ROMA - Sono lì da decenni, molte anche a poche miglia dalla linea di costa, tanto da essere ben visibili ad occhio nudo. Invadono principalmente l'Adriatico, ma pure il mar Ionio e il canale di Sicilia. Con una certezza: la corsa all'oro nero nei nostri mari è tutt'altro che terminata. Legambiente ha censito - tra le 69 concessioni di coltivazione di gas e petrolio - ben 135 piattaforme a mare e 729 pozzi. Di queste 38 piattaforme e 121 pozzi hanno ormai terminato la loro attività produttiva o erogano ormai talmente poco da far suppore che le compagnie stiano semplicemente ritardando la loro chiusura formale e, di conseguenza, l'obbligo e gli oneri di smantellamento e ripristino iniziale dei luoghi, come previsto dalla normativa. 

LA CAMPAGNA #DISMETTIAMOLE - È per questo che Legambiente lancia la campagna #Dismettiamole, affinché si affermi un nuovo modello energetico pulito, rinnovabile e democratico, che faccia gli interessi dei cittadini italiani e non delle compagnie petrolifere. Il dossier #Dismettiamole è stato presentato lunedì mattina a Marina di Ravenna, in occasione della tappa della Goletta Verde, la storica campagna a tutela dei mari e delle coste italiane che sta per terminare il suo periplo della Penisola.

LA DENUNCIA - "Più volte hanno provato a rassicurarci ma, come volevasi dimostrare, nuovi pozzi, dentro e fuori le aree vincolate, e nuove attività di ricerca, estrazione e prospezione continuano a mettere a rischio il mar Adriatico, lo Ionio, il Canale di Sicilia e il mar di Sardegna" ha dichiarato il responsabile scientifico di Legambiente, Giorgio Zampetti

Occorre evitare che nuovi tratti di mare siano coinvolti dall'impatto di queste attività, ma riteniamo sia giunto anche il momento di mettere in campo una strategia che si ponga l'obiettivo di dismettere le piattaforme presenti nel mar Mediterraneo e in quello italiano in particolare. 

ITALIA INDIETRO - "In altre parti del mondo questo processo di cambiamento è già cominciato, basti pensare alle vicine Francia e Croazia che stanno dando il via ad una moratoria generale" ha continuato Zampetti. "L'Italia invece rimane l'unica ad avere un così alto numero di attività vicine alla propria costa a vantaggio esclusivamente delle compagnie petrolifere, perché è evidente che, in gran parte, si tratta di impianti assolutamente non strategici né dal punto di vista energetico, né economico, mentre continuano a tutti gli effetti a mettere a rischio l'ecosistema marino e le altre attività legate al mare".
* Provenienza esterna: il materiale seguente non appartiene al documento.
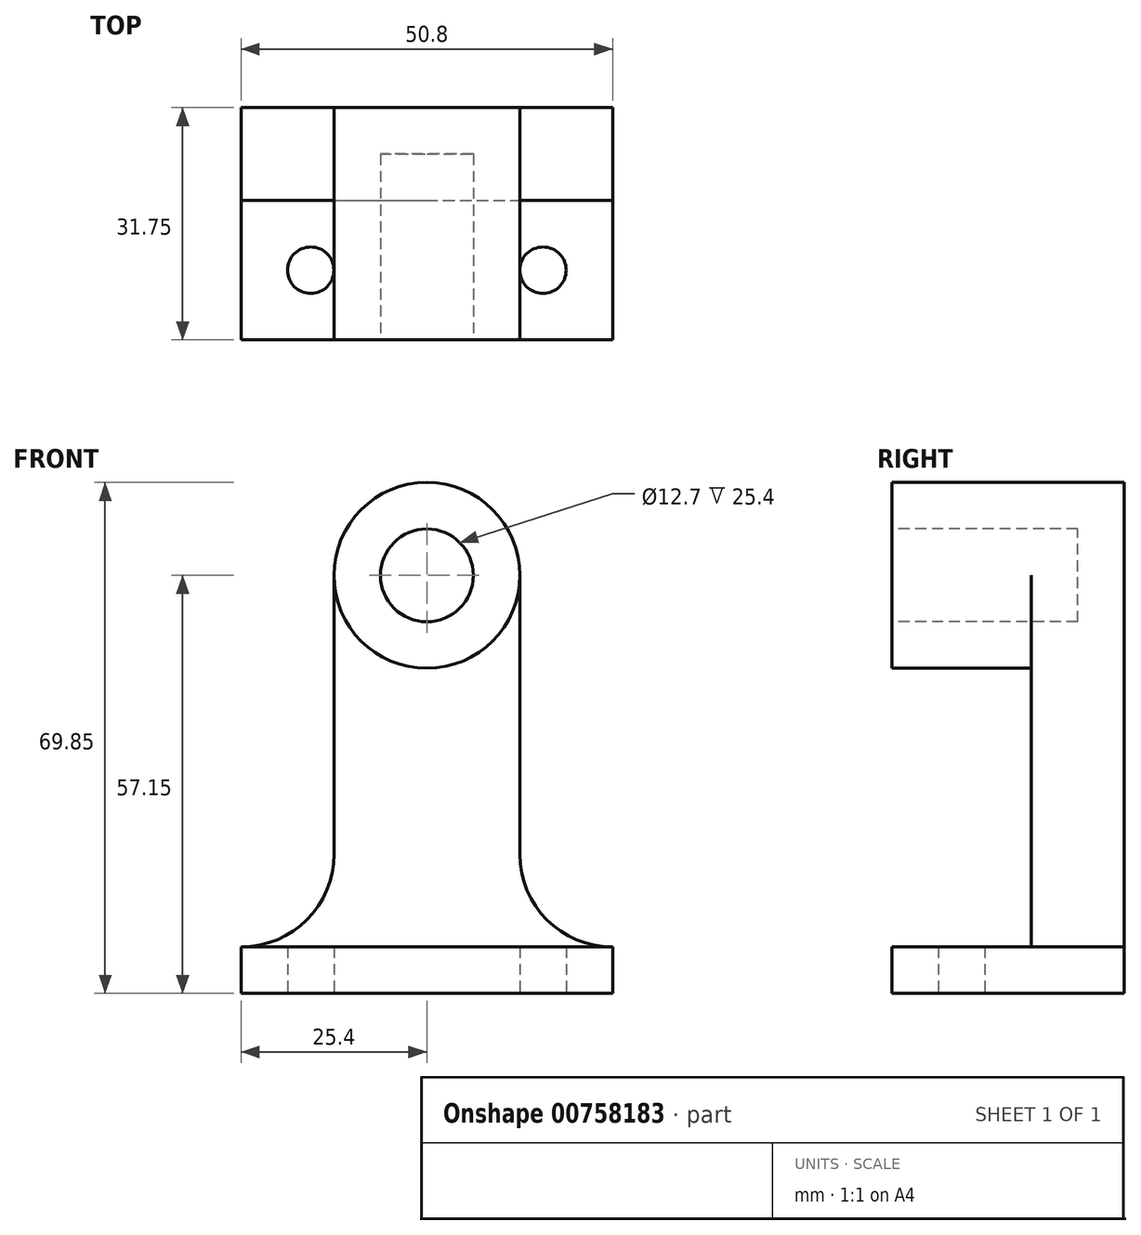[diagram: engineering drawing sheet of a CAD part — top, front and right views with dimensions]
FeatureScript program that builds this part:
annotation { "Feature Type Name" : "Feature", "Feature Type Description" : "" }
export const myFeature = defineFeature(function(context is Context, id is Id, definition is map)
    precondition{}
    {
        {
            var Q0;
            Q0=qCreatedBy(makeId("Top.planeOp"),FACE);
            var sketch = newSketch(context, id + "F0", { "sketchPlane" : qUnion([Q0])});
            skLineSegment(sketch, "E0", {"start": v(0, 0) * mm, "end": v(50.8, 0) * mm});
            skLineSegment(sketch, "E1", {"start": v(50.8, 0) * mm, "end": v(50.8, 31.75) * mm});
            skLineSegment(sketch, "E2", {"start": v(50.8, 31.75) * mm, "end": v(0, 31.75) * mm});
            skLineSegment(sketch, "E3", {"start": v(0, 31.75) * mm, "end": v(0, 0) * mm});
            skSolve(sketch);
        }
        {
            var Q0;
            Q0 = qSketchRegion(id + "F0", true);
            extrude(context, id + "F1", {"entities" : qUnion([Q0]), "depth" : 69.85 * mm, "offsetDistance" : 25.4 * mm});
        }
        {
            var Q0;
            Q0=makeQuery(id+"F1.opExtrude","SWEPT_FACE",FACE,{"disambiguationData":[OSD([sQuery(id+"F0.wireOp",EDGE,"E0")])]});
            var sketch = newSketch(context, id + "F2", { "sketchPlane" : qUnion([Q0])});
            skLineSegment(sketch, "E4", {"start": v(0, 6.35) * mm, "end": v(50.8, 6.35) * mm});
            skLineSegment(sketch, "E5", {"start": v(0, 44.45) * mm, "end": v(50.8, 44.45) * mm});
            skSolve(sketch);
        }
        {
            var Q0;
            Q0 = qSketchRegion(id + "F2", true);
            var Q1;
            {var subQ0=sQuery(id+"F2.wireOp",EDGE,"E4");Q1=makeQuery(id+"F2.imprint","IMPRINT",FACE,{"disambiguationData":[TD([[makeQuery(id+"F2.imprint","IMPRINT",EDGE,{"derivedFrom":subQ0}),1.0]])]});}
            extrude(context, id + "F3", {"entities" : qUnion([Q0, Q1]), "operationType" : NewBodyOperationType.REMOVE, "oppositeDirection" : true, "depth" : 19.05 * mm, "offsetDistance" : 25.4 * mm});
        }
        {
            var Q0;
            {var subQ2=sQuery(id+"F0.wireOp",EDGE,"E0");Q0=makeQuery(id+"F3.boolean.opBoolean","SPLIT",FACE,{"disambiguationData":[TD([makeQuery(id+"F3.opExtrude","SWEPT_FACE",FACE,{"disambiguationData":[OSD([sQuery(id+"F2.wireOp",EDGE,"E5")])]})])],"derivedFrom":makeQuery(id+"F1.opExtrude","SWEPT_FACE",FACE,{"disambiguationData":[OSD([subQ2])]})});}
            var sketch = newSketch(context, id + "F4", { "sketchPlane" : qUnion([Q0])});
            skCircle(sketch, "E6", {"center": v(25.4, 57.15) * mm, "radius": 12.7 * mm});
            skPoint(sketch, "E6.centerSnap0", {"position": v(0, 57.15) * mm});
            skCircle(sketch, "E7", {"center": v(25.4, 57.15) * mm, "radius": 6.35 * mm});
            skLineSegment(sketch, "E8", {"start": v(12.7, 57.15) * mm, "end": v(12.7, 19.05) * mm});
            skLineSegment(sketch, "E9", {"start": v(38.1, 57.15) * mm, "end": v(38.1, 19.05) * mm});
            skArc(sketch, "E10", {"start": v(38.1, 19.05) * mm, "mid": v(42.05, 10.1) * mm, "end": v(51.32, 6.98) * mm});
            skArc(sketch, "E11", {"start": v(0, 6.36) * mm, "mid": v(8.98, 10.07) * mm, "end": v(12.7, 19.05) * mm});
            skSolve(sketch);
        }
        {
            var Q0;
            {var subQ5=sQuery(id+"F4.wireOp",EDGE,"E6");var subQ7=sQuery(id+"F4.wireOp",EDGE,"E8");var subQ8=makeQuery(id+"F4.imprint","INTERSECT",VERTEX,{"derivedFrom":[subQ5,subQ7]});Q0=makeQuery(id+"F4.imprint","IMPRINT",FACE,{"disambiguationData":[TD([[makeQuery(id+"F4.imprint","IMPRINT",EDGE,{"disambiguationData":[TD([[subQ8,1.0]])],"derivedFrom":subQ5}),-1.0]])]});}
            var Q1;
            {var subQ4=sQuery(id+"F4.wireOp",EDGE,"E9");var subQ5=sQuery(id+"F4.wireOp",EDGE,"E6");var subQ6=makeQuery(id+"F4.imprint","INTERSECT",VERTEX,{"derivedFrom":[subQ5,subQ4]});Q1=makeQuery(id+"F4.imprint","IMPRINT",FACE,{"disambiguationData":[TD([[makeQuery(id+"F4.imprint","IMPRINT",EDGE,{"disambiguationData":[TD([[subQ6,-1.0]])],"derivedFrom":subQ5}),-1.0]])]});}
            var Q2;
            {var subQ0=sQuery(id+"F4.wireOp",EDGE,"E9");var subQ1=sQuery(id+"F4.wireOp",EDGE,"E6");var subQ2=makeQuery(id+"F4.imprint","INTERSECT",VERTEX,{"derivedFrom":[subQ1,subQ0]});Q2=makeQuery(id+"F4.imprint","IMPRINT",FACE,{"disambiguationData":[TD([[makeQuery(id+"F4.imprint","IMPRINT",EDGE,{"disambiguationData":[TD([[subQ2,1.0]])],"derivedFrom":subQ1}),-1.0]])]});}
            var Q3;
            {var subQ0=sQuery(id+"F4.wireOp",EDGE,"E8");var subQ1=sQuery(id+"F4.wireOp",EDGE,"E6");var subQ2=makeQuery(id+"F4.imprint","INTERSECT",VERTEX,{"derivedFrom":[subQ1,subQ0]});Q3=makeQuery(id+"F4.imprint","IMPRINT",FACE,{"disambiguationData":[TD([[makeQuery(id+"F4.imprint","IMPRINT",EDGE,{"disambiguationData":[TD([[subQ2,-1.0]])],"derivedFrom":subQ1}),-1.0]])]});}
            extrude(context, id + "F5", {"entities" : qUnion([Q0, Q1, Q2, Q3]), "operationType" : NewBodyOperationType.REMOVE, "oppositeDirection" : true, "depth" : 19.05 * mm, "offsetDistance" : 25.4 * mm});
        }
        {
            var Q0;
            {var subQ2=sQuery(id+"F0.wireOp",EDGE,"E0");Q0=makeQuery(id+"F3.boolean.opBoolean","SPLIT",FACE,{"disambiguationData":[TD([makeQuery(id+"F3.opExtrude","SWEPT_FACE",FACE,{"disambiguationData":[OSD([sQuery(id+"F2.wireOp",EDGE,"E5")])]})])],"derivedFrom":makeQuery(id+"F1.opExtrude","SWEPT_FACE",FACE,{"disambiguationData":[OSD([subQ2])]})});}
            var sketch = newSketch(context, id + "F6", { "sketchPlane" : qUnion([Q0])});
            skCircle(sketch, "E12", {"center": v(25.4, 57.15) * mm, "radius": 6.35 * mm});
            skSolve(sketch);
        }
        {
            var Q0;
            {var subQ0=sQuery(id+"F4.wireOp",EDGE,"E6");var subQ1=sQuery(id+"F2.wireOp",EDGE,"E5");var subQ2=sQuery(id+"F0.wireOp",EDGE,"E3");var subQ3=sQuery(id+"F0.wireOp",EDGE,"E0");var subQ4=sQuery(id+"F0.wireOp",EDGE,"E1");Q0=makeQuery(id+"F5.boolean.opBoolean","MERGE",FACE,{"derivedFrom":[makeQuery(id+"F3.boolean.opBoolean","COPY",FACE,{"derivedFrom":makeQuery(id+"F3.opExtrude","CAP_FACE",FACE,{"disambiguationData":[OSD([subQ3,subQ4,subQ2,sQuery(id+"F2.wireOp",EDGE,"E4"),subQ1])],"isStart":false})}),makeQuery(id+"F5.opExtrude","CAP_FACE",FACE,{"disambiguationData":[OSD([subQ3,subQ4,subQ1,subQ0])],"isStart":false}),makeQuery(id+"F5.opExtrude","CAP_FACE",FACE,{"disambiguationData":[OSD([subQ3,subQ2,subQ1,subQ0])],"isStart":false})]});}
            var sketch = newSketch(context, id + "F7", { "sketchPlane" : qUnion([Q0])});
            skLineSegment(sketch, "E13", {"start": v(25.4, 57.15) * mm, "end": v(38.1, 57.15) * mm});
            skLineSegment(sketch, "E14", {"start": v(38.1, 57.15) * mm, "end": v(38.1, 6.35) * mm});
            skLineSegment(sketch, "E15", {"start": v(25.4, 57.15) * mm, "end": v(12.7, 57.15) * mm});
            skLineSegment(sketch, "E16", {"start": v(12.7, 57.15) * mm, "end": v(12.7, 6.35) * mm});
            skArc(sketch, "E17", {"start": v(38.1, 19.05) * mm, "mid": v(41.82, 10.07) * mm, "end": v(50.8, 6.35) * mm});
            skArc(sketch, "E18", {"start": v(0, 6.35) * mm, "mid": v(8.98, 10.07) * mm, "end": v(12.7, 19.05) * mm});
            skSolve(sketch);
        }
        {
            var Q0;
            Q0 = qSketchRegion(id + "F7", true);
            var Q1;
            {var subQ11=sQuery(id+"F7.wireOp",EDGE,"E17");Q1=makeQuery(id+"F7.imprint","IMPRINT",FACE,{"disambiguationData":[TD([[makeQuery(id+"F7.imprint","IMPRINT",EDGE,{"derivedFrom":subQ11}),1.0]])]});}
            var Q2;
            {var subQ11=sQuery(id+"F7.wireOp",EDGE,"E18");Q2=makeQuery(id+"F7.imprint","IMPRINT",FACE,{"disambiguationData":[TD([[makeQuery(id+"F7.imprint","IMPRINT",EDGE,{"derivedFrom":subQ11}),1.0]])]});}
            var Q3;
            Q3=makeQuery(id+"F6.imprint","IMPRINT",FACE,{"disambiguationData":[TD([[makeQuery(id+"F6.imprint","IMPRINT",EDGE,{"derivedFrom":sQuery(id+"F6.wireOp",EDGE,"E12")}),1.0]])]});
            extrude(context, id + "F8", {"entities" : qUnion([Q0, Q1, Q2, Q3]), "operationType" : NewBodyOperationType.REMOVE, "oppositeDirection" : true, "depth" : 25.4 * mm, "offsetDistance" : 25.4 * mm});
        }
        {
            var Q0;
            Q0=qCreatedBy(makeId("Top.planeOp"),FACE);
            var sketch = newSketch(context, id + "F9", { "sketchPlane" : qUnion([Q0])});
            skCircle(sketch, "E19", {"center": v(9.53, 9.53) * mm, "radius": 3.18 * mm});
            skCircle(sketch, "E20", {"center": v(41.28, 9.53) * mm, "radius": 3.18 * mm});
            skSolve(sketch);
        }
        {
            var Q0;
            Q0=makeQuery(id+"F9.imprint","IMPRINT",FACE,{"disambiguationData":[TD([[makeQuery(id+"F9.imprint","IMPRINT",EDGE,{"derivedFrom":sQuery(id+"F9.wireOp",EDGE,"E20")}),1.0]])]});
            var Q1;
            Q1=makeQuery(id+"F9.imprint","IMPRINT",FACE,{"disambiguationData":[TD([[makeQuery(id+"F9.imprint","IMPRINT",EDGE,{"derivedFrom":sQuery(id+"F9.wireOp",EDGE,"E19")}),1.0]])]});
            extrude(context, id + "F10", {"entities" : qUnion([Q0, Q1]), "operationType" : NewBodyOperationType.REMOVE, "depth" : 19.05 * mm, "offsetDistance" : 25.4 * mm});
        }
    });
Manifestazione contro le trivellazioni alle isole Tremiti

LA SITUAZIONE NELL'ADRIATICO - Non solo i vecchi impianti a mettere in pericolo il mare, il suo ecosistema e le attività economiche ad esso collegato. Perché il rischio di nuove trivellazioni e nuovi impianti è dietro l'angolo. A largo dell'Emilia-Romagna - chiarisce Legambiente - ci sono 22 concessioni di coltivazione attive e produttive che hanno estratto gas nel 2015 per 1,6 miliardi di standard metri cubi (esattamente 1.599.723.000), il 35,4% della produzione a mare totale. Solo 6 concessioni su 22 pagano le royalties, le altre stanno sotto quota 80milioni di smc. Esistono anche 3 concessioni di coltivazione non produttive (di cui una una piattaforma che per Legambiente può essere dismessa: la Morena 1 di fronte Cervia/Cesenatico); due istanze di concessione di coltivazione (una è quella della Po Valley); tre permessi di ricerca attivi di cui due sospesi da venti. Infine una istanza di permesso di ricerca tra Cervia e Fano per 430,8 kmq dell'Adriatic Oil.

mappa-trivelle-2016-2

I DATI ITALIANI - In totale, nei mari italiani, ci sono ben 7.254,5 chilometri quadrati destinati alle attività di ricerca, e 15.362,6 kmq interessati da nuove richieste.Rientrano infine tra le future possibile minacce per i mari italiani anche le otto istanze di permesso di prospezione, delle indagini geofisiche altamente impattanti in quanto eseguite mediante la tecnica dell'airgun, per un totale di quasi 95mila chilometri quadrati di mare.